### Aim of the task
Entries follow. Return each line that contains the word "thumb".

(Per-instance keypoint data)
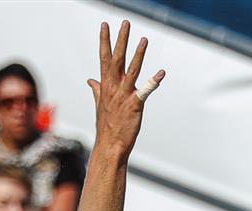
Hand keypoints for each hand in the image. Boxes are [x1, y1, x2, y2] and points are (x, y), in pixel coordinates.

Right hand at [87, 20, 164, 156]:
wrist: (110, 145)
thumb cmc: (107, 126)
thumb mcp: (100, 104)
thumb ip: (97, 90)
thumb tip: (90, 80)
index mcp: (106, 86)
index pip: (104, 58)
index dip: (104, 41)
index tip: (104, 25)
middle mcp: (113, 88)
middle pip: (117, 59)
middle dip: (121, 40)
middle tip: (125, 23)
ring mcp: (123, 97)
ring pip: (131, 71)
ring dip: (138, 55)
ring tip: (144, 40)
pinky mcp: (134, 106)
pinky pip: (144, 92)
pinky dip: (153, 82)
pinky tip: (161, 72)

### Exercise response
thumb cmc: (107, 126)
thumb mcp: (100, 104)
thumb ip: (97, 90)
thumb tip: (90, 80)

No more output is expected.